New York parents opt out of high stakes tests

Protestors in New York object to Common Core tests. They object to the high stakes attached to a student's performance, as well as the secrecy surrounding the questions.

Last year, Amelia Costigan watched as her twin sons and their fourth-grade classmates prepared for the new state tests. It was the first year New York’s assessments were based on the Common Core, the nationally standardized curricula that many states have adopted in recent years. And, a lot was at stake in New York. The kids literally worried themselves sick. 

“My kids had trouble sleeping,” Costigan says. “Other kids had stomach aches. Kids were going to the doctors, and the doctors were saying it looked like it was stress from the test.”

The tests determined whether her sons advanced to the next grade, or got into a top middle school. Scores also played into teacher evaluations and school rankings. This year, Costigan and the parents of eight other kids at her school decided they didn’t want their kids to participate. 

“It was a hard decision that some of them had. They cried. They worried they weren’t going to go to graduation, but in the end, all 10 kids opted out,” she says. 

Parents’ groups estimate about 1,000 kids in New York City won’t be taking the Common Core assessments this year. Statewide, it’s about 35,000. Those numbers are hard to verify and they represent just  a tiny fraction of the total number of kids sitting down for the math tests this week.  

But opting out is the most drastic—and visible—part of a growing protest movement in New York and nationwide. Parents, teachers, and other critics have been holding rallies, trying to put an end to the standardized tests. 

At a rally in Lower Manhattan last week, Liz Rosenberg says her fourth grade daughter wasn’t scared of the tests at first.  

“She was super psyched to take it,” she says.

But Rosenberg was anything but psyched. Part of her objection is that questions and answers are not released after the test, so it’s hard for kids to know what they don’t know. She convinced her daughter that the tests are a bad idea. This year, she’s opting out. 

“It’s important to stand up. It’s important to talk back,” Rosenberg says.

Many teachers and critics believe the math is confusing and the English questions are too hard. Fourth graders are being asked to assess middle school level reading, some say.  
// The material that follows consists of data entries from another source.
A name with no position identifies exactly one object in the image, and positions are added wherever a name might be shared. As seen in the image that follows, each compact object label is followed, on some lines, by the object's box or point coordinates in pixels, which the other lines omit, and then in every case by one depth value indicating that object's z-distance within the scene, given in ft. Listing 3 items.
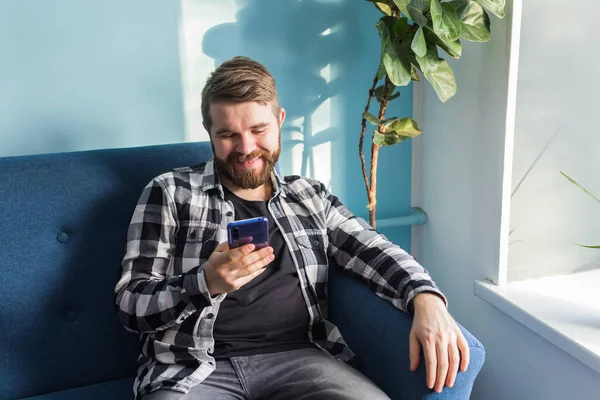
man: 3.66
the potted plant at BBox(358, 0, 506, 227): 4.48
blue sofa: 4.21
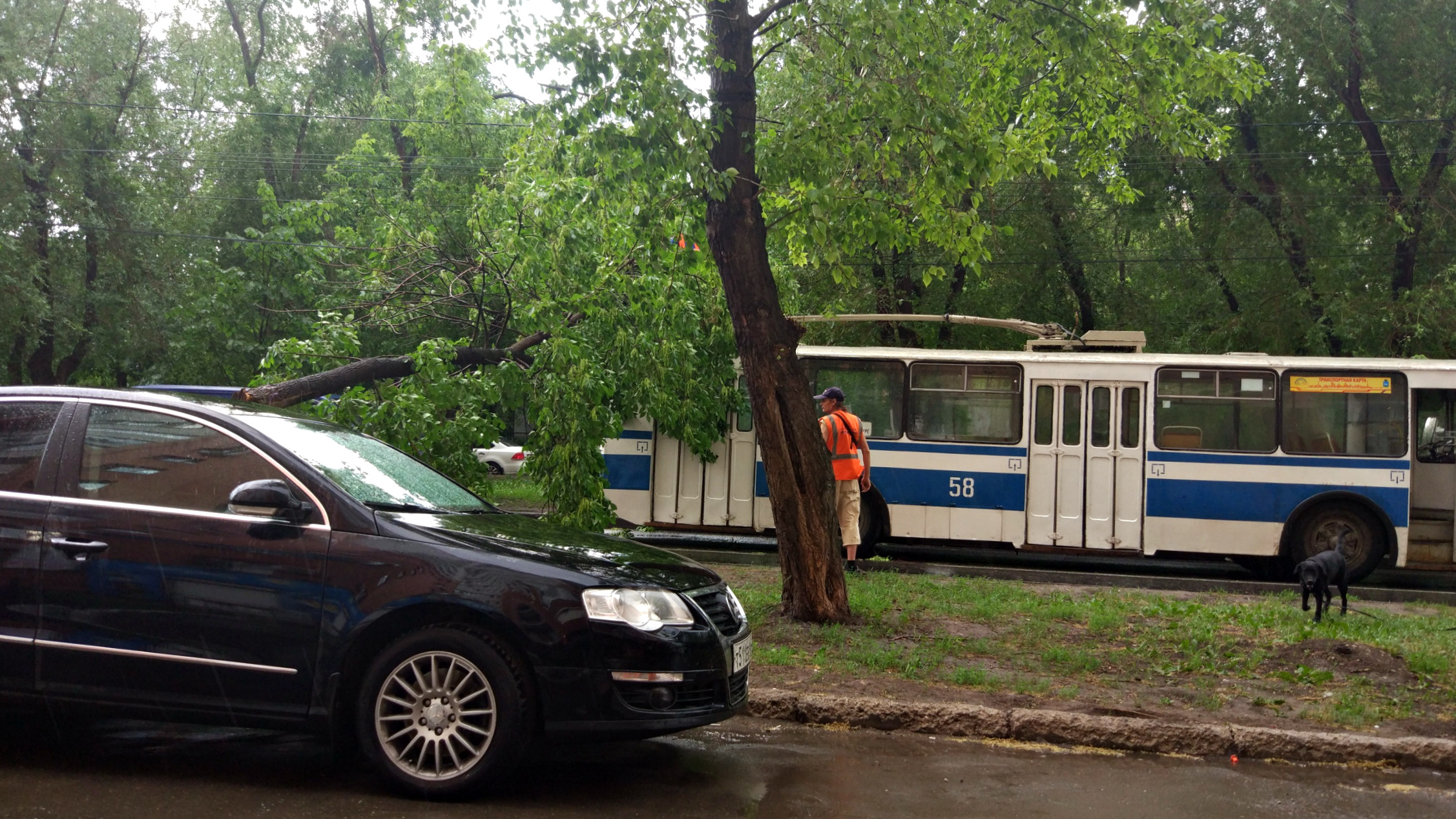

“We felt the questions did not actually assess whether children were reading with understanding, which we thought was really important to assess,” says Elizabeth Phillips, principal of PS 321 in Brooklyn.  

She’s not anti-testing or against the Common Core, but she say seeing the English exams turned her off. 

Phillips was also concerned that so much was riding on these tests. Like other critics, she held protests. And, to some degree they worked.  

“Up until a few weeks ago, there really was a lot at stake,” she says. 

Recently, New York officials scrambled to lower the stakes. No longer will test scores go on students’ permanent records. And, they won’t be used as the major determinant of whether kids go onto the next grade. 

Officials think that change will go a long way to placate many nervous parents.

“Knowing that the state test will only be used as one of multiple factors has eased some of those concerns,” says Emily Weiss, senior executive director of performance at New York City Department of Education

At some point, if too few students take the tests, some schools could lose funds.

That’s still far off, but with opposition to the tests mounting, New York’s fight could be coming to a state near you.